DOCUMENT SEGMENT =>
= = = = =

Story and photos by Joey Garcia, University Communications and Marketing
What if the answer to combating red tide isn’t a complex mechanical system, but a fine, crystalline powder? That’s the goal behind a new material developed by USF researchers and George Philippidis and their doctoral students.
Representing expertise in chemistry, biology and global sustainability, this interdisciplinary team has developed a fine, crystalline material designed to remain solid in seawater. When activated by sunlight, the material diminishes the growth of Karenia brevis, the scientific term for red tide, offering a potential new approach to combat the algae and its impacts on human health and marine life.
USF researchers Ioannis Spanopoulos and George Philippidis collaborated on the study, combining their expertise in chemistry and global sustainability.
USF doctoral candidates Alissa Anderson and Paulina Slick teamed up in the lab, pushing the research forward under their mentors’ guidance.
“We're addressing pressing environmental issues by developing next-generation materials for energy, medical and environmental applications. What makes this technology so compelling is that we developed a family of materials that are biocompatible and can work continuously, something that hasn’t been done before.”
USF Assistant Professor Ioannis Spanopoulos
GULF COAST MAKES PERFECT TARGET FOR RED TIDE
Red tide can have wide-ranging consequences, from killing marine life to releasing airborne toxins that cause respiratory and eye irritation in humans. Hurricanes can intensify these impacts by stirring nutrients from deeper waters, allowing blooms to persist or worsen.
Fish kills caused by harmful red tide blooms.

= = = = =

Stored data entries =>
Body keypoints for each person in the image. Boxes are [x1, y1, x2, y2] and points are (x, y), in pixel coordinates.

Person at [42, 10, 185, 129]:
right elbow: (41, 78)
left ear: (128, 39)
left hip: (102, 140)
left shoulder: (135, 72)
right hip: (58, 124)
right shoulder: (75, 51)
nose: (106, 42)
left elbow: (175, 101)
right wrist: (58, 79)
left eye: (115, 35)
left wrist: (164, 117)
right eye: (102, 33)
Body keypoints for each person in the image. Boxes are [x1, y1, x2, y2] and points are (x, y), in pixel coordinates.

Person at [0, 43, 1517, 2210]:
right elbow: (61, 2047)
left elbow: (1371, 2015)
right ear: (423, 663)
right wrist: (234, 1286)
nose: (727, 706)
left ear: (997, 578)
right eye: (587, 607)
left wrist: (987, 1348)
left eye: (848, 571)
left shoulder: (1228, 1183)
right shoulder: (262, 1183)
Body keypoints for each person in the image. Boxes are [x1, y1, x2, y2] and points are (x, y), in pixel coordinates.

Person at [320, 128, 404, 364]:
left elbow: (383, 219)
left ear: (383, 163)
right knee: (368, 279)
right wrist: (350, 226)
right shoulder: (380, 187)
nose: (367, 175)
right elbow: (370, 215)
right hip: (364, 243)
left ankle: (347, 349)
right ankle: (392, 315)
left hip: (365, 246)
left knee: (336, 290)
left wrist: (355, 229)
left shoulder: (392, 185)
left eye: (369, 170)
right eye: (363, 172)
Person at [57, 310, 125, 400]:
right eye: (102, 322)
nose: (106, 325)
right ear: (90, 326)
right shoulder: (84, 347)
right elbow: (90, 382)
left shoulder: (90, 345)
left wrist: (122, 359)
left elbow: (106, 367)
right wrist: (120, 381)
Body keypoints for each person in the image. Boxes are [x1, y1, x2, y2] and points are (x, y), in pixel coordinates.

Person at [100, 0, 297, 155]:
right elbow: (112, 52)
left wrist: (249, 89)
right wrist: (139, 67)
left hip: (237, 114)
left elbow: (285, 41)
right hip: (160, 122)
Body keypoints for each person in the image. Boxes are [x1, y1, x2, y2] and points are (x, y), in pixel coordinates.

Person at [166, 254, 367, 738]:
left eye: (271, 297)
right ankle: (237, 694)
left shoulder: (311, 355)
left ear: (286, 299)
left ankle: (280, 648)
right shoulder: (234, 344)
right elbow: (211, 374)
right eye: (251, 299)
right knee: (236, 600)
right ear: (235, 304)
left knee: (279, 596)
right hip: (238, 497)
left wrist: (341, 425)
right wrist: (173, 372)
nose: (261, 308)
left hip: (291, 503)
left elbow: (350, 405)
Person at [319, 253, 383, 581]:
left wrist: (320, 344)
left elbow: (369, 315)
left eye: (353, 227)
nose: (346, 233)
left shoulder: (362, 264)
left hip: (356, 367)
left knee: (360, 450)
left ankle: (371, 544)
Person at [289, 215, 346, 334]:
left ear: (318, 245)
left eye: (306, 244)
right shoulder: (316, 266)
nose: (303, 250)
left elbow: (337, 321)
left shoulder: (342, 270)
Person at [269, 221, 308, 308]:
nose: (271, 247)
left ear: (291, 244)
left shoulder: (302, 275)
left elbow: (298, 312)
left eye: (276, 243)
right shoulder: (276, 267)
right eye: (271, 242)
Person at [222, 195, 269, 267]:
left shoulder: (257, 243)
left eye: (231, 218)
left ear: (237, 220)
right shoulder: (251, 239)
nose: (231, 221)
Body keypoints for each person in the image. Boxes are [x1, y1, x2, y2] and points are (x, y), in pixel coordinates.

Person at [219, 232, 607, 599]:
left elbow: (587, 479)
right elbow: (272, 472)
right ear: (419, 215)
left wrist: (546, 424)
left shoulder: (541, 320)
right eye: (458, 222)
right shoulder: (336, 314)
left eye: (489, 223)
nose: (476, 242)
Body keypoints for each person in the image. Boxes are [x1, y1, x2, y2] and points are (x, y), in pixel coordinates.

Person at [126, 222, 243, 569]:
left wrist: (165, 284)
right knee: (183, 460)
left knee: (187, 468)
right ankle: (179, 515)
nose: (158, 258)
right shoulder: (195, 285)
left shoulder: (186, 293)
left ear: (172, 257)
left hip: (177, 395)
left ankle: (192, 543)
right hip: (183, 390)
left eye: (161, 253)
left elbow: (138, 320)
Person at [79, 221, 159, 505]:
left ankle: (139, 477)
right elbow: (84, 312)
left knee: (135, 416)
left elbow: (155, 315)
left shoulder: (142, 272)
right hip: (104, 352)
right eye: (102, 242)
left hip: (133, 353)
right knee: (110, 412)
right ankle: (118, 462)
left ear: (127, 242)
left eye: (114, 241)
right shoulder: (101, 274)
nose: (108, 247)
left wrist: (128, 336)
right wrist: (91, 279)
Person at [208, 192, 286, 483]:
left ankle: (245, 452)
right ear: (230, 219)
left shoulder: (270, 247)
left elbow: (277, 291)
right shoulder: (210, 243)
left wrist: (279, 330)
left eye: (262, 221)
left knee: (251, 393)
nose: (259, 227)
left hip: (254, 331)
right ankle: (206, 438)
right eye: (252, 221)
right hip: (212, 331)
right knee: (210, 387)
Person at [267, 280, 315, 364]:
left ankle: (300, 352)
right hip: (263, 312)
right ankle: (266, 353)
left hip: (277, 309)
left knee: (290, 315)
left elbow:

= = = = =

ACTION ITEM A =>
Name every person identified by full name in the red tide article.
ACTION ITEM B =>
Carry the red tide article on from its last sentence.

EXPECTED OUTPUT A =>
Joey Garcia, George Philippidis, Ioannis Spanopoulos, Alissa Anderson, Paulina Slick

EXPECTED OUTPUT B =>
“I grew up in Florida watching these red tide blooms and noticed the impact they have through fish kills, beach closures and major losses to tourism,” said Alissa Anderson, a doctoral chemistry student and a member of the Spanopoulos Lab. “It really hurts the Florida economy when blooms are as bad as what we’ve seen after recent storms.”
CREATING AN ENVIRONMENTALLY SAFE MATERIAL
Current strategies for managing red tide rely on a mix of chemical treatments, the use of living organisms to limit blooms and physical removal. However, these approaches can be difficult to control once introduced into large-scale environments and are costly.
“Our goal was to create a material that could work effectively in seawater without breaking down or causing unintended environmental impacts,” Spanopoulos said.
To do so, the researchers developed a material made from microscopic, sponge-like crystalline structures with a porous framework, building on their previously published findings. The material contains bismuth, a naturally occurring metal known for its biocompatibility and antibacterial properties. Iodide incorporated into the material’s crystal particles enables it to become light-activated when exposed to sunlight.
Close-up of the new material, made of bismuth and iodine, featuring a crystalline structure.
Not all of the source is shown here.